Concept and real-world RL
A3C (Asynchronous Advantage Actor-Critic) runs multiple workers in parallel, each collecting experience and pushing gradient updates to a global network. Workers do not wait for each other, so gradients are asynchronous and potentially stale. In game AI and early deep RL, A3C was popular for leveraging many CPU cores; in practice, A2C (synchronous) or PPO often give more stable and reproducible results. The idea of parallel envs and shared parameters remains central; the main difference is sync (A2C) vs async (A3C) updates.
Where you see this in practice: A3C appears in classic papers and older codebases; modern implementations often prefer A2C or PPO with vectorized envs (e.g. 8 envs, sync updates).
Illustration (async vs sync): A3C workers update a global network asynchronously. The chart below shows a typical reward curve with 4 workers (reward per episode, mixed from all workers).
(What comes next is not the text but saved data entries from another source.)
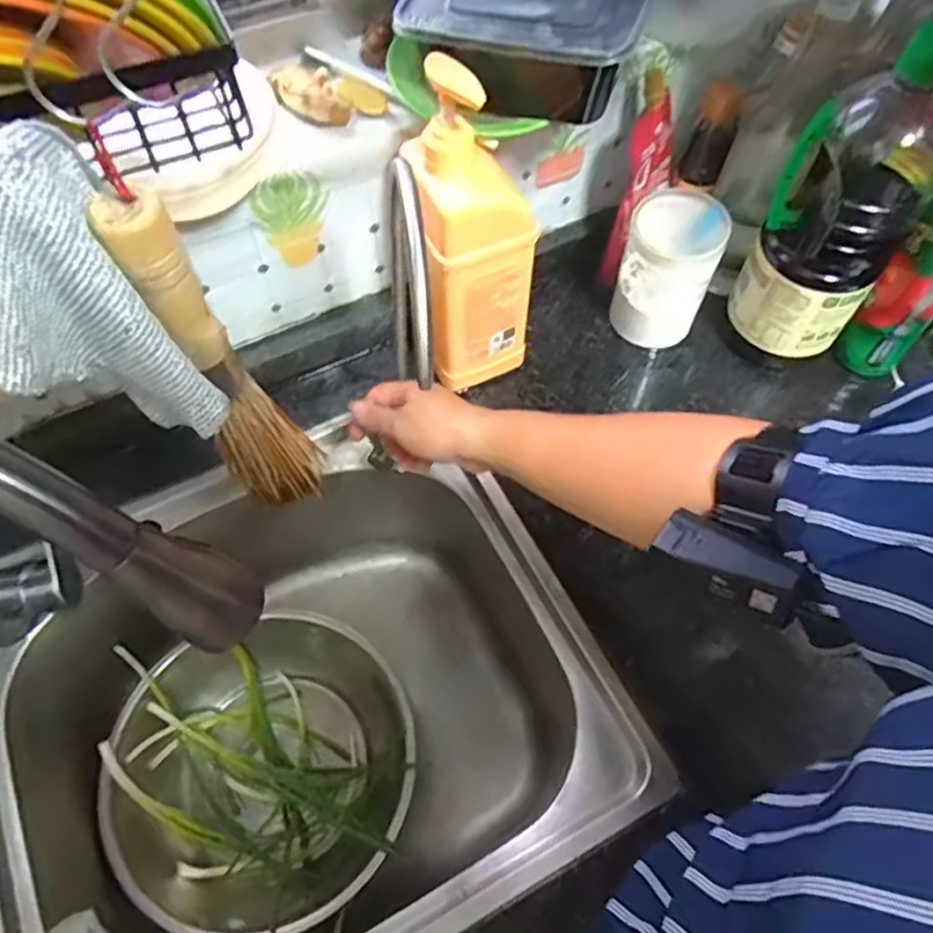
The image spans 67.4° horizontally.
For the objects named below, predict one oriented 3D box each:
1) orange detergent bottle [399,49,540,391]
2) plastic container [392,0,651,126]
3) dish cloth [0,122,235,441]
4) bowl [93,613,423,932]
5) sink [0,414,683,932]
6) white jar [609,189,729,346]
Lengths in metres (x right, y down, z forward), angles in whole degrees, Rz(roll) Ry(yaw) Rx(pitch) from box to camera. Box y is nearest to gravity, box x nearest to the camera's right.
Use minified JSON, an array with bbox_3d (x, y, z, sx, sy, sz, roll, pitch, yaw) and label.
[{"bbox_3d":[0.010,-0.166,0.554,0.090,0.289,0.055,-18,62,-10],"label":"orange detergent bottle"},{"bbox_3d":[0.041,-0.311,0.504,0.159,0.067,0.130,12,61,6],"label":"plastic container"},{"bbox_3d":[-0.161,-0.060,0.286,0.071,0.135,0.022,-32,44,-15],"label":"dish cloth"},{"bbox_3d":[-0.178,0.281,0.647,0.261,0.084,0.240,0,61,-1],"label":"bowl"},{"bbox_3d":[-0.142,0.207,0.618,0.441,0.210,0.413,-25,64,-14],"label":"sink"},{"bbox_3d":[0.187,-0.180,0.659,0.080,0.125,0.090,21,62,11],"label":"white jar"}]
Exercise: Implement A3C using Python’s multiprocessing. Create several worker processes that each interact with its own environment and update a global network asynchronously. Test on CartPole and compare training speed with A2C.
Professor’s hints
- Use
torch.multiprocessingormultiprocessing. Global network lives in the main process or in a shared memory structure; workers copy parameters (or use shared tensors), run a few steps, compute gradients, and send gradients (or parameter deltas) back to the main process to apply. - Async: each worker updates the global network when it finishes its local rollout; no lock-step. Be careful with shared model parameters—use a lock when updating or use a queue to send gradients to the main process.
- CartPole: 4–8 workers is enough to see the effect. Compare total steps to solve (e.g. reach 195 avg return) and wall-clock time for A3C vs A2C with the same number of envs.
Common pitfalls
- Race conditions: If two workers update the global network simultaneously, parameters can be corrupted. Use a lock or a single update queue.
- Stale gradients: In A3C, by the time a worker’s gradient is applied, the global policy may have changed. This can increase variance; A2C avoids this by syncing.
Worked solution (warm-up: A3C vs A2C)
Warm-up: Main advantage of A3C: parallel workers collect experience asynchronously, so we get more diverse data and can scale with more CPUs. Main disadvantage: gradients are computed on stale policy copies (workers may be many steps behind the global network), which can increase variance and hurt stability. A2C waits for all workers to finish a step then updates once with synchronized gradients, trading some parallelism for stability.
Extra practice
- Warm-up: In one sentence each, what is the main advantage of A3C over A2C, and what is the main disadvantage?
- Coding: Implement A3C with 4 workers. Log the global episode return (from any worker) every 100 updates. Run for 2000 updates and plot; compare with A2C (4 envs) for 2000 updates.
- Challenge: Implement a synchronous version that collects rollouts from all workers and then does one batched update (this is A2C). Compare gradient norm and return variance over training for A3C vs this A2C.